Extrait —
Les apprenants peuvent élaborer un programme qui tienne compte de ces facteurs. Si leur objectif est de maîtriser tout le matériel présenté en classe, ils peuvent décider que la meilleure façon d’atteindre cet objectif est de commencer par le début. Si le temps manque, il leur faudra poser des choix judicieux et pragmatiques.
Toutefois, dans ce contexte, le cadre de régulation basé sur la planification prévoit que les réponses habituelles influenceront l’allocation du temps d’étude. Elles sont susceptibles de nuire au cadre de régulation basé sur la planification.
Ces réponses habituelles devraient avoir une plus grande influence lorsque la capacité de l’exécutif central est dépassée.
Dans ce cas, on s’attend à ce que les apprenants oublient leur programme ou leur objectif d’apprentissage et reviennent à leurs réponses habituelles.
L’influence de la surveillance et du contrôle de la planification sur l’allocation du temps d’étude
Les apprenants peuvent surveiller leur état d’apprentissage afin de contrôler la sélection des items et l’étude à un rythme autonome. Un apprenant surveille afin d’évaluer si le ou les objectifs actuels ont été atteints :
- S’ils l’ont été, l’apprenant passera au contenu à apprendre suivant ou à la tâche suivante.

Tâche A —
Répondez aux questions suivantes d'après l'extrait sur l'allocation du temps d'étude.
(i) Que devront faire les apprenants si le temps manque ?
(ii) Dans quel cas les réponses habituelles devraient-elles avoir une plus grande influence ?
(iii) Que fera l'apprenant si les objectifs actuels ont été atteints ?
Tâche B — Reproduisez le passage de l'extrait sur l'allocation du temps d'étude qui commence aux mots « Toutefois, dans ce » et s'arrête après « central est dépassée. », en substituant « réactions automatiques » à « réponses habituelles ».
Tâche C — Poursuivez l'extrait sur l'allocation du temps d'étude à partir de sa dernière phrase.

Informations fournies —
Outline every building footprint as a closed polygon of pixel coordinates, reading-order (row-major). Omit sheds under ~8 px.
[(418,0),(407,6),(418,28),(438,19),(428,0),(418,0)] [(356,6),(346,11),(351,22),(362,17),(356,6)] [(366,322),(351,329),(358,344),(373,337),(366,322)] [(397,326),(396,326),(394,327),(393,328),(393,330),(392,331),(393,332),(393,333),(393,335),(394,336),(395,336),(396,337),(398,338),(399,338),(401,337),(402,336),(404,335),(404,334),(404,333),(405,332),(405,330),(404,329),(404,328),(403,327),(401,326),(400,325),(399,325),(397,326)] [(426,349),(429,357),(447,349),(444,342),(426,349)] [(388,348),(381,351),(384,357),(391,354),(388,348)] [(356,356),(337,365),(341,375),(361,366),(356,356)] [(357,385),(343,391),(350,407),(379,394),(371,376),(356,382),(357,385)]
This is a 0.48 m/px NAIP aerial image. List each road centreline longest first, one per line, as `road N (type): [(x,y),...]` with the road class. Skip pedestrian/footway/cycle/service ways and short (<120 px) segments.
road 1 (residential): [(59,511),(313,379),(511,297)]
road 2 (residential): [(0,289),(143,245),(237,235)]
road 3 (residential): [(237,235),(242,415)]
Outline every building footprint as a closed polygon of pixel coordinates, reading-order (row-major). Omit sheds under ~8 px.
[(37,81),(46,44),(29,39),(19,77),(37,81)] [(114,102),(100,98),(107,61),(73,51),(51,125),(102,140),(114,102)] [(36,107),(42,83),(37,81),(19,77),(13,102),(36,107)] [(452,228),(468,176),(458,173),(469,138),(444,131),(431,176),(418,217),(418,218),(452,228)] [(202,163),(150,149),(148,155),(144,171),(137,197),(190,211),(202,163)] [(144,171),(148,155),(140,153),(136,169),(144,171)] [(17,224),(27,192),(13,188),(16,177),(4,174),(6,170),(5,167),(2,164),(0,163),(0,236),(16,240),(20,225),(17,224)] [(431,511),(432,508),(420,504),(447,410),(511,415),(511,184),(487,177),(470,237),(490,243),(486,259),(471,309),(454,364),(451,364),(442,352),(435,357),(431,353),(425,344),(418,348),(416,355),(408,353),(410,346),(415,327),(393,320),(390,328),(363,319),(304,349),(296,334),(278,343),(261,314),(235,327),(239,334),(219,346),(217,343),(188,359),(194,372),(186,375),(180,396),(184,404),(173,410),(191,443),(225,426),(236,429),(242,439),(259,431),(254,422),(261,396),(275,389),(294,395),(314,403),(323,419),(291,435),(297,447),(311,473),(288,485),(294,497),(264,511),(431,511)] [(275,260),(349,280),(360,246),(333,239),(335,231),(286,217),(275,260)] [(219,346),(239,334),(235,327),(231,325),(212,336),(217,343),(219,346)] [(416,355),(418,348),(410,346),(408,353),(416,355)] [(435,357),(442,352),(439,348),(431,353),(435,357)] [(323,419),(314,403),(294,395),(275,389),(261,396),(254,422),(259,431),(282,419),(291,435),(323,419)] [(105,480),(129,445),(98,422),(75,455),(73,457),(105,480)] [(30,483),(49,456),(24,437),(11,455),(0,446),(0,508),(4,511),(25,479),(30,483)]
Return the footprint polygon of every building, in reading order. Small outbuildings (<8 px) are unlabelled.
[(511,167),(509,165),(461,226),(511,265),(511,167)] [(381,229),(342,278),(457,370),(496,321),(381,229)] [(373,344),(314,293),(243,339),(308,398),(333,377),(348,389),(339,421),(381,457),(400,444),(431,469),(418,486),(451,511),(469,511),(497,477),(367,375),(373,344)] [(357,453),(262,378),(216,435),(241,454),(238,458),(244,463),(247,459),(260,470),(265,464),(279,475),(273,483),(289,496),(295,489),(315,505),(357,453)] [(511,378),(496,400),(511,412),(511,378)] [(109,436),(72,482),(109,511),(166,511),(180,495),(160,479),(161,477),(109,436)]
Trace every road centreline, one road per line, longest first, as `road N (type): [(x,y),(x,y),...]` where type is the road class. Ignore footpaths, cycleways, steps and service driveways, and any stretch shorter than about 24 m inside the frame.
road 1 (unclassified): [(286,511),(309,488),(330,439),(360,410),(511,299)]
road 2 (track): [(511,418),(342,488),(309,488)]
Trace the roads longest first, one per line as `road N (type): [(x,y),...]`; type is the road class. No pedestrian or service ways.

Réponse rédigée A —
(i) Ils devront poser des choix judicieux et pragmatiques.
(ii) Lorsque la capacité de l'exécutif central est dépassée.
(iii) Il passera au contenu à apprendre suivant ou à la tâche suivante.

Réponse rédigée B —
Toutefois, dans ce contexte, le cadre de régulation basé sur la planification prévoit que les réactions automatiques influenceront l’allocation du temps d’étude. Elles sont susceptibles de nuire au cadre de régulation basé sur la planification.
Ces réactions automatiques devraient avoir une plus grande influence lorsque la capacité de l’exécutif central est dépassée.

Réponse rédigée C —
- S’ils n’ont pas été atteints, l’apprenant peut prendre un certain nombre de décisions de contrôle :
- Continuer à étudier
- Changer la stratégie utilisée pour étudier l’élément en cours
- Changer l’objectif en cours
- Etc.
Puisque le contrôle est en partie utilisé pour contrôler l’allocation du temps d’étude, la précision du contrôle est liée à l’efficacité du contrôle.
Les apprenants qui contrôlent plus précisément leur apprentissage allouent plus efficacement le temps d’étude et atteignent des niveaux plus élevés de performance aux tests.
Les techniques qui augmentent la précision du contrôle mènent également à une meilleure allocation et à un meilleur apprentissage.
Le cadre de régulation basé sur la planification suppose que les apprenants peuvent utiliser la surveillance de différentes manières pour contrôler la sélection des éléments et l’étude à un rythme personnel. Par exemple, lors de l’étude à un rythme soutenu, les apprenants peuvent utiliser la surveillance pour évaluer l’état actuel de l’apprentissage ou le rythme de l’apprentissage.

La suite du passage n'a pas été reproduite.